General Charles Adams, a longtime friend of Chief Ouray, was asked to go and assist in the return of the women and children, along with the Sapovanero, Chief Ouray’s brother-in-law. They peacefully secured the release of the women and children. After twenty-three days of captivity by the White River Utes, Mrs. Meeker, Josephine, Mrs. Price, and her two children were escorted back to Denver. Upon hearing of the difficulties suffered by the Meeker family, Horace Greeley’s daughters made immediate efforts to find out about the proceedings taken on their behalf and forgave their father’s loan to Nathan Meeker entirely.

When the Meeker women returned to Greeley, Josephine stayed only a short while, then moved to Washington DC to take a job. She died there of pneumonia.

Arvilla Meeker lived in her home here in Greeley until she was 90. That year she went to live with her son Ralph, in New York, where she died in 1906. Arvilla, her husband Nathan, Mary, Rozene, George, and Josephine, are all buried here in Greeley at Linn Grove Cemetery.

 

The Meeker Children
There were five Meeker Children.

Ralph, the eldest son, was working for the New York Times when the family came west with the Union Colony. He married and had one daughter who died as a child.

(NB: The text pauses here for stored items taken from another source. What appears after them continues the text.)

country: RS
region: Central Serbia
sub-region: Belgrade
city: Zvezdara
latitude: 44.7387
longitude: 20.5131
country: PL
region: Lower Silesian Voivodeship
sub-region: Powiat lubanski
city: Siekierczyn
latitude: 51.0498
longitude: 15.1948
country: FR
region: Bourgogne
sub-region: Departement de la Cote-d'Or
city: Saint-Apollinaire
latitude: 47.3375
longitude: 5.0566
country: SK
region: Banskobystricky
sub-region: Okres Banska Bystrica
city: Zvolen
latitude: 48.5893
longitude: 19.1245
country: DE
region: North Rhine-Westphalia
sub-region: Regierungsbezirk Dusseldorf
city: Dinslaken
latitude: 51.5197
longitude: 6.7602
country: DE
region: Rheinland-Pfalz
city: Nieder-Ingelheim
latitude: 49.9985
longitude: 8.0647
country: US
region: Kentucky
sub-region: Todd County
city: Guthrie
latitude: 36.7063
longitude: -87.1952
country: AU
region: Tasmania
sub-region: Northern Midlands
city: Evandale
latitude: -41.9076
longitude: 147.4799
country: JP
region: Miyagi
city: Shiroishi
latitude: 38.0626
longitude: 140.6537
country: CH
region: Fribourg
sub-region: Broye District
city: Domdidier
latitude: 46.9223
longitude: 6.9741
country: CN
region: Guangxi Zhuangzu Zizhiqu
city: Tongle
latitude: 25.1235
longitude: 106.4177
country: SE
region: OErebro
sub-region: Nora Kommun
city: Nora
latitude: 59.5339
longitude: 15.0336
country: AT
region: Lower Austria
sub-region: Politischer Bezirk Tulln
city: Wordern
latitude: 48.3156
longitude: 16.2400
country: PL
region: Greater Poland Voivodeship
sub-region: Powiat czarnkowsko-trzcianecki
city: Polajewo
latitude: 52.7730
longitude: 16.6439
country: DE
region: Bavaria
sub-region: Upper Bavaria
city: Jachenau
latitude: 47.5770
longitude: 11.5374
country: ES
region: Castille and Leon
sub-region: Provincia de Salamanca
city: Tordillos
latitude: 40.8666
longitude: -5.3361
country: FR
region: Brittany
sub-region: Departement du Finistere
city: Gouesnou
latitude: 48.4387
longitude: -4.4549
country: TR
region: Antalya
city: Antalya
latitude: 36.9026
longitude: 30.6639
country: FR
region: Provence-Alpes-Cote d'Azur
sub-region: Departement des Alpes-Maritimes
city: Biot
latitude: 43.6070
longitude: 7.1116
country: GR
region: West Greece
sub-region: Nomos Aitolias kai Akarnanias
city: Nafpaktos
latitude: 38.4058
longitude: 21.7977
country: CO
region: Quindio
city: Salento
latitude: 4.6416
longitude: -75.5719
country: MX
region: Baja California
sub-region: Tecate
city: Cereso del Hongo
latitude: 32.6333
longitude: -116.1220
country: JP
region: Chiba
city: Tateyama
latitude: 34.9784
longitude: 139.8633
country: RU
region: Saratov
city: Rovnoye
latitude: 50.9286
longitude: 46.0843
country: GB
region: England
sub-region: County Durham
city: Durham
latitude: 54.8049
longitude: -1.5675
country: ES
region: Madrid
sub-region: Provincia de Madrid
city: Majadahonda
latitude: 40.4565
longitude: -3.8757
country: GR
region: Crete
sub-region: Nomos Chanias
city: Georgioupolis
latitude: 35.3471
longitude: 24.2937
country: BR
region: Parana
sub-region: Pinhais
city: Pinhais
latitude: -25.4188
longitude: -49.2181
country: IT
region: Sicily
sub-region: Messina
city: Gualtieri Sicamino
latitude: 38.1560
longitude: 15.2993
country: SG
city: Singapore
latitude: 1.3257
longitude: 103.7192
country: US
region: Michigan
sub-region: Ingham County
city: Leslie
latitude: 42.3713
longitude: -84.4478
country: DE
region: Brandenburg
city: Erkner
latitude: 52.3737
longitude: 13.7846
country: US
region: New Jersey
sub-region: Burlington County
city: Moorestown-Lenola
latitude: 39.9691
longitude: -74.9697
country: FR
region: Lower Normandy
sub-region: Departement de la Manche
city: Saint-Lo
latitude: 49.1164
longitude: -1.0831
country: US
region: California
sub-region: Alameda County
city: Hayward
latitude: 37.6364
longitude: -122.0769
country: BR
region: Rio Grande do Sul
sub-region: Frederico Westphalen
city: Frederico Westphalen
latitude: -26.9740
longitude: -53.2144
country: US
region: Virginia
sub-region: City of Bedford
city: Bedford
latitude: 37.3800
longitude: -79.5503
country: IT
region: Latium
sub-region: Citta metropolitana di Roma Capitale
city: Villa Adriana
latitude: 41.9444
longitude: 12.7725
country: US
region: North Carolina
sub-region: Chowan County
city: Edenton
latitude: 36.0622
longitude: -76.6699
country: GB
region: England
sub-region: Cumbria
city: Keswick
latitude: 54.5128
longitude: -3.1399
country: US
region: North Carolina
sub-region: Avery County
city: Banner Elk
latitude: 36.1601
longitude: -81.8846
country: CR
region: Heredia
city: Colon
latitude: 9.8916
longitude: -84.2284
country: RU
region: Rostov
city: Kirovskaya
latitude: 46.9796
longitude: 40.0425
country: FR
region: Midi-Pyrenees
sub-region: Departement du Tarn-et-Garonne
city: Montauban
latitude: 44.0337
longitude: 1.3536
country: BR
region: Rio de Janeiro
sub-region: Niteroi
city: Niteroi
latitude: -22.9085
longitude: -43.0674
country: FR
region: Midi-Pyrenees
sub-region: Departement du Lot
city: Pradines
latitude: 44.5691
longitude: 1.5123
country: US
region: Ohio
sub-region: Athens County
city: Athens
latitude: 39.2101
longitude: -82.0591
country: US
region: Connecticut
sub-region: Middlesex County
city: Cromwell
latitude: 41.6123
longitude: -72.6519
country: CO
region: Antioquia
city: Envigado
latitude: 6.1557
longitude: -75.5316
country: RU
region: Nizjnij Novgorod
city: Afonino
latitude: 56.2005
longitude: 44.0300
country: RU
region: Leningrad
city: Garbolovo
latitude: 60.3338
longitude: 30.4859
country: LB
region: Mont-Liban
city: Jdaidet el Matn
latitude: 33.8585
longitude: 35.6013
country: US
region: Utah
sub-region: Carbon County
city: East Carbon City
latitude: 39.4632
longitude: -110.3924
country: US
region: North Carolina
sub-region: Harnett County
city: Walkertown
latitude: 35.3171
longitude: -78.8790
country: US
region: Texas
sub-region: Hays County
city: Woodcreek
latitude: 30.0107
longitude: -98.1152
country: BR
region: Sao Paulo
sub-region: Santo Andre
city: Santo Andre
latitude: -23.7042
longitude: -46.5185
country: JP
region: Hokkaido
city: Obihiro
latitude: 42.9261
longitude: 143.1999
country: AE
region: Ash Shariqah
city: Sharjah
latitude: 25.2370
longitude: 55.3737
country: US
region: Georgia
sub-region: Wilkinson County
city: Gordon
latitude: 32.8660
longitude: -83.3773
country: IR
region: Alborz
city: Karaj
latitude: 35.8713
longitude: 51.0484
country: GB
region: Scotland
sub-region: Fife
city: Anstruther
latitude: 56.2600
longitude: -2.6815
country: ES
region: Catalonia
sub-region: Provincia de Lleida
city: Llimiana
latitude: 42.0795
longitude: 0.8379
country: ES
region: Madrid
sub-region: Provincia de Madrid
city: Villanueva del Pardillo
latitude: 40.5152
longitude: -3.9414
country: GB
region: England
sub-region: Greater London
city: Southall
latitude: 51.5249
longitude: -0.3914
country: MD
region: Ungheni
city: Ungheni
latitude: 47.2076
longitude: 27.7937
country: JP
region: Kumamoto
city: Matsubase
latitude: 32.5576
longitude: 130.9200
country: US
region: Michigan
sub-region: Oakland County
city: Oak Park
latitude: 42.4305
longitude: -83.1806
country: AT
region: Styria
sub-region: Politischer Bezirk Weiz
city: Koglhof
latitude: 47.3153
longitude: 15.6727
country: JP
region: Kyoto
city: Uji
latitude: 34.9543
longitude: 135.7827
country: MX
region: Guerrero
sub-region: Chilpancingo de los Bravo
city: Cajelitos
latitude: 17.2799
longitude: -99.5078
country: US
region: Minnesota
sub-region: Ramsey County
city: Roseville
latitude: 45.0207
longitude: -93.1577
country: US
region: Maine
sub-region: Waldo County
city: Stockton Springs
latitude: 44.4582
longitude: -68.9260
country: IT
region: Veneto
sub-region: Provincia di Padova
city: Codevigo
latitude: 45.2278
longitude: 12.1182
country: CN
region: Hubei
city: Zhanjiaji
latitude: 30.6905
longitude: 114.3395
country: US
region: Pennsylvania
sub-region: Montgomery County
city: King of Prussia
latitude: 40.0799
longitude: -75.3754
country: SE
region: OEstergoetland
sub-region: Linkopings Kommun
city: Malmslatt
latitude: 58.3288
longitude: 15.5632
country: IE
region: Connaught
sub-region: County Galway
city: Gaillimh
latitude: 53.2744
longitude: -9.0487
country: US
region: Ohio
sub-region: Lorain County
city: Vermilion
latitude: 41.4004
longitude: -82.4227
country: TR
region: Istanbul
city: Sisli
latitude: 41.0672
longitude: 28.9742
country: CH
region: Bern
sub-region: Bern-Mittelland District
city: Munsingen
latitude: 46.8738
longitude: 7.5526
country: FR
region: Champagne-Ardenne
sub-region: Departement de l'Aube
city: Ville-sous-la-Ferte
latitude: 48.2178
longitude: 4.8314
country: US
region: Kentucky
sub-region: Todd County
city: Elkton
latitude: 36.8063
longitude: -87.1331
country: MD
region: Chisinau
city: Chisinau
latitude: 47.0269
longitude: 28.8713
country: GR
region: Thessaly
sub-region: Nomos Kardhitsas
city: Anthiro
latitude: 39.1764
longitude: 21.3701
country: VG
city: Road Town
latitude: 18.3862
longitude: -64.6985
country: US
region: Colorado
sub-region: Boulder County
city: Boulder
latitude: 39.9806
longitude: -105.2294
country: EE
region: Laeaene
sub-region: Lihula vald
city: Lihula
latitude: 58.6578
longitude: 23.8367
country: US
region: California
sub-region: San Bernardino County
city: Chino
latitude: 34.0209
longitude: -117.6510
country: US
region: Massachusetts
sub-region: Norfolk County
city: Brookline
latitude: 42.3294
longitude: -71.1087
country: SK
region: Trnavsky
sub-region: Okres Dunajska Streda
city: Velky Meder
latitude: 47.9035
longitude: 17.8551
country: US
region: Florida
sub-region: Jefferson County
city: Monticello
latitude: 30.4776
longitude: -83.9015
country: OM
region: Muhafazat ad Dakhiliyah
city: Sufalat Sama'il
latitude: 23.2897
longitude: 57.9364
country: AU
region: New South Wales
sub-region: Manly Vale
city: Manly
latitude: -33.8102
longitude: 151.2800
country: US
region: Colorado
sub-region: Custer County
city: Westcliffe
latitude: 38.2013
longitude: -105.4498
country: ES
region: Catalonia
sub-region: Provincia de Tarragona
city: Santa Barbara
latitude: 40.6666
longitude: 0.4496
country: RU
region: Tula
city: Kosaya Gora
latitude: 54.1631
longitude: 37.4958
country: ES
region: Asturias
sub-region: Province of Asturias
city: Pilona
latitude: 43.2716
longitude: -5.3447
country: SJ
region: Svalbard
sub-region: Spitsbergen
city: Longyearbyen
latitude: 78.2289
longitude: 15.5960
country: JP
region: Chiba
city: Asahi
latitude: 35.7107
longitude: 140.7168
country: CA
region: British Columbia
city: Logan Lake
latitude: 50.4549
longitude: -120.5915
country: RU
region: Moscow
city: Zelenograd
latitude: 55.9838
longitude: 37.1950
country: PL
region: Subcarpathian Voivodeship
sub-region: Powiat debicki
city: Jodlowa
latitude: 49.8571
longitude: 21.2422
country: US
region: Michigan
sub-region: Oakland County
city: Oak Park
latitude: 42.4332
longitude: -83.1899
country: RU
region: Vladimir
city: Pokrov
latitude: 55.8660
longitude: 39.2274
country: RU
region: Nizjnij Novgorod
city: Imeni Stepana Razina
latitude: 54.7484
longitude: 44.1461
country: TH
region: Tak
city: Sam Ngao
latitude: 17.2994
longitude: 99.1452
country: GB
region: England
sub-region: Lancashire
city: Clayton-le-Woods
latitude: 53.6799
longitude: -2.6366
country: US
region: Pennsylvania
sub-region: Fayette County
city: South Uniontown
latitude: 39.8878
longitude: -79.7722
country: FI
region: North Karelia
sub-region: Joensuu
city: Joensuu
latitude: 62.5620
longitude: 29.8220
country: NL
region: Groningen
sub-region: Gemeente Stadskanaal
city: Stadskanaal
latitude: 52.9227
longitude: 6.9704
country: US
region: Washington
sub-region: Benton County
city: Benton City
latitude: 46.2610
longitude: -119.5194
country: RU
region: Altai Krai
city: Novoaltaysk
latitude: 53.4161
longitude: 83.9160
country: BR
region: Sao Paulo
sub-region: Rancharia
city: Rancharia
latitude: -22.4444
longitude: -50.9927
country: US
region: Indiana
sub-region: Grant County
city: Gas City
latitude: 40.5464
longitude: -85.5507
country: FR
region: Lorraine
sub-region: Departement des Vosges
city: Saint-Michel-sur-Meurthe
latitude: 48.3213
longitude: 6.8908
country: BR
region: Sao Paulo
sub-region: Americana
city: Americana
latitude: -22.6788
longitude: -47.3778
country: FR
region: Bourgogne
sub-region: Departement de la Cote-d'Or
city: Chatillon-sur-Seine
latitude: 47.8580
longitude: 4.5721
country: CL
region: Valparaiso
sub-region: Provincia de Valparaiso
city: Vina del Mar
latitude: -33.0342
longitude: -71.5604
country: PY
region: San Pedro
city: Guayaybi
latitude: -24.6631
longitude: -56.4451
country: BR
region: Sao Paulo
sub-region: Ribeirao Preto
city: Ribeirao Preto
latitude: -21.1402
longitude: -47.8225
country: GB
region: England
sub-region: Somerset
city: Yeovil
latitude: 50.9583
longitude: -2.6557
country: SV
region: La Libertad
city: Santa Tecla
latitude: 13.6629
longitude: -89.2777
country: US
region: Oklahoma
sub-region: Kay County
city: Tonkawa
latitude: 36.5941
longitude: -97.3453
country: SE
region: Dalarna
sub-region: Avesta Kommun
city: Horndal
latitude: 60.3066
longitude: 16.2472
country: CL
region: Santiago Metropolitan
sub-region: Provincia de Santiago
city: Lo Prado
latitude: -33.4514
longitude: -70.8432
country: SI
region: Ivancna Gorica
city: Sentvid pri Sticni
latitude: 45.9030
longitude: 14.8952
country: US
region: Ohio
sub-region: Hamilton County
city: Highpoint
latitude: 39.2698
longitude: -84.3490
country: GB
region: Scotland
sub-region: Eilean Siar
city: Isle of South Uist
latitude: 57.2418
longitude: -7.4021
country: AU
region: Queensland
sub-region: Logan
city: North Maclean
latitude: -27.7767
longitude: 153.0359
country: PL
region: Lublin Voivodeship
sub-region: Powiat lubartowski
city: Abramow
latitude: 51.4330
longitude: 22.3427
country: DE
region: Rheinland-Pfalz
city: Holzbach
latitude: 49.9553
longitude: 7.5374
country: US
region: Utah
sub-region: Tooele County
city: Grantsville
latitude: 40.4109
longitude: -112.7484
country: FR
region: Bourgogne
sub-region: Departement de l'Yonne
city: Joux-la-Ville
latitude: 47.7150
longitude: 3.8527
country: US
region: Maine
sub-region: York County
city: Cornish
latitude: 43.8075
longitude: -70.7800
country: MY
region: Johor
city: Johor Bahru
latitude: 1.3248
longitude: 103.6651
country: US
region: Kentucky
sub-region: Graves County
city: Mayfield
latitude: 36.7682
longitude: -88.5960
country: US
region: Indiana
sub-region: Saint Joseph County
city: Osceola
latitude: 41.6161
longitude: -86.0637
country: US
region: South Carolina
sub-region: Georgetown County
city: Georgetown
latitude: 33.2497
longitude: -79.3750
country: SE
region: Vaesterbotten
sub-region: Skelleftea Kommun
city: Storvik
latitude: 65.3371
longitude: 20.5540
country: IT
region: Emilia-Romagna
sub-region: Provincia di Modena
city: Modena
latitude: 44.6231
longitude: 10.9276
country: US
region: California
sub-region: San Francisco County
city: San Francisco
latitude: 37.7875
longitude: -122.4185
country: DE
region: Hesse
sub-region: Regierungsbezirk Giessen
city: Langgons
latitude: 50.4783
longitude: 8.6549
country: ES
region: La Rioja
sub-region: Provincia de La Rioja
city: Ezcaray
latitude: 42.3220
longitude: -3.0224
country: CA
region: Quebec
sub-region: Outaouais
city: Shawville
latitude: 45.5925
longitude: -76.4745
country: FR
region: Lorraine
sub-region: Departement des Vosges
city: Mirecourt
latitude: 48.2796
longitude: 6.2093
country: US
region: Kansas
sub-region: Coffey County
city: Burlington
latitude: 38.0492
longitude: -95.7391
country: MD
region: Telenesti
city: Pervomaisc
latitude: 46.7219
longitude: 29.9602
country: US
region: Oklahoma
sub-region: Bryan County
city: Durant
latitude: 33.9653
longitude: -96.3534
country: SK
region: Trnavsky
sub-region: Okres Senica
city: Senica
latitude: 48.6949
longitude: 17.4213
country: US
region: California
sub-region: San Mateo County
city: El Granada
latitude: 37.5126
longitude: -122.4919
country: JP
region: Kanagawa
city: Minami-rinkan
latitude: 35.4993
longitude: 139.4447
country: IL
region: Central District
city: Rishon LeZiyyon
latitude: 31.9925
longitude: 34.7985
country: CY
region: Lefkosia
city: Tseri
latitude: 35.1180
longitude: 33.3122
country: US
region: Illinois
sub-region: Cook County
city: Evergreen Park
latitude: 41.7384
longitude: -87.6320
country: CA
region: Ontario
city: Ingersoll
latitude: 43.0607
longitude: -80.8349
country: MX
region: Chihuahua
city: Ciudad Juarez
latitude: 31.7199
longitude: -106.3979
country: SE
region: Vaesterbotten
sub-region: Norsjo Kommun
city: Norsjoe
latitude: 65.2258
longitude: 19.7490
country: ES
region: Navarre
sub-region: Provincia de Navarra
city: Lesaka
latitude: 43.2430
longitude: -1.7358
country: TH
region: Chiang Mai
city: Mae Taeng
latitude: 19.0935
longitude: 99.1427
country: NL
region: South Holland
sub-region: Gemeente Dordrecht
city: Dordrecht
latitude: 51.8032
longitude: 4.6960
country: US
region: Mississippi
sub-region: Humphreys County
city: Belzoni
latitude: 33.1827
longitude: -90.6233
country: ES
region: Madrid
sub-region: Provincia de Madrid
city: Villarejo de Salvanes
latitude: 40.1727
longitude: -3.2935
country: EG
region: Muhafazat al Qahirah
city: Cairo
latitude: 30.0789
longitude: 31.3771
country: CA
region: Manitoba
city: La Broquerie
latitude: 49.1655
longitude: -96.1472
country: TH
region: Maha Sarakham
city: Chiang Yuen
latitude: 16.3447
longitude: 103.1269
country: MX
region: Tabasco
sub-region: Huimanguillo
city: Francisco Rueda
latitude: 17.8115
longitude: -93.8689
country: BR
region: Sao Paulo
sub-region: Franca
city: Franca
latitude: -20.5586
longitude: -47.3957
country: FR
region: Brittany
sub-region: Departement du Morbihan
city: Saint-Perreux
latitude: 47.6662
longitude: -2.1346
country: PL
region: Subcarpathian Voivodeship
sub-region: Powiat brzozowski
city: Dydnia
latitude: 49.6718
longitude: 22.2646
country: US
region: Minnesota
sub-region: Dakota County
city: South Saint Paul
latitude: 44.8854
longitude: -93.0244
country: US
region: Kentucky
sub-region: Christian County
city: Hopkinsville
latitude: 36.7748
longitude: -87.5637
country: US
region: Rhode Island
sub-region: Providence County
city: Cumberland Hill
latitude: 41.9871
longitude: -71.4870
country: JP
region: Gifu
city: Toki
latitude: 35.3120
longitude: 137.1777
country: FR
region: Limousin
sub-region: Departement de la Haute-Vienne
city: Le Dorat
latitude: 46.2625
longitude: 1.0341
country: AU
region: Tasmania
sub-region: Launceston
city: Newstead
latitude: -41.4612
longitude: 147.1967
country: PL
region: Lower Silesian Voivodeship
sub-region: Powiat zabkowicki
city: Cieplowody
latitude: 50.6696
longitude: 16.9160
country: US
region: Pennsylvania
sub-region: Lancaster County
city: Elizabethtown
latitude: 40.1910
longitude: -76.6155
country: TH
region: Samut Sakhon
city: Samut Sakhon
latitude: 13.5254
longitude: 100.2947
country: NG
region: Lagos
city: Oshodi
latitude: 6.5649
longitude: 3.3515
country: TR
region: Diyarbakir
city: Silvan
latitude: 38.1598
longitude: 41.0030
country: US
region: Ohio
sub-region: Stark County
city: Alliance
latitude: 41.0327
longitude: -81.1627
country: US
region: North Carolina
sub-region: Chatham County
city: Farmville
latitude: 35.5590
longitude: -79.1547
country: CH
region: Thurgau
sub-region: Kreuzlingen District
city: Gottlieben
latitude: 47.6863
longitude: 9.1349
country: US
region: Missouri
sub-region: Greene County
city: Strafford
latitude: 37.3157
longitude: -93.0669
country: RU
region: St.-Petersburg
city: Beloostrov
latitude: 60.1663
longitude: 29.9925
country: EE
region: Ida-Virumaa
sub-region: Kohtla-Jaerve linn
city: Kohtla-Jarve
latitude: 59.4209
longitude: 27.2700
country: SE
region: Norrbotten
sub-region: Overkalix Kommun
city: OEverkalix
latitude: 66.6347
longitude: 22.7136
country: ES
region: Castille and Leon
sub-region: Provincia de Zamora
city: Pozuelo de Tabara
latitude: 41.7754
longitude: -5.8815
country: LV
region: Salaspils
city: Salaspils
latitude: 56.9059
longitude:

Rozene, the eldest daughter, was quite eccentric. As a child of three years she fell down a well, injuring her head and nearly drowning. She may have sustained brain damage that could explain some of her odd behavior as an adult. Rozene moved out of the original home and lived an isolated, anti-social and extremely untidy life. Neighbors called the authorities many times to complain of everything from holes in her roof and chickens in her living room, to trash in the yard. She was married for a short time but never had children, and finally died in 1935, living longer than any of her siblings.

Mary was considered the sweet quiet middle daughter. She married and had two children, but she died shortly after giving birth to her second child. Her husband moved with the children to California.

Josephine was a bit of a tomboy. When the Meeker family moved here she was 13, and the youngest and wildest of the children. Josephine refused to ride a horse side-saddle and challenged boys to horse races down the street. One of the city fathers wrote to her father’s newspaper complaining of her “unlady-like” behavior. After high school Josephine attended business college in Denver and learned secretarial skills. Josephine followed her mother’s ideals and was a fervent advocate for women’s and Native American rights.

George died of tuberculosis in 1870, the first year of the Union Colony settlement.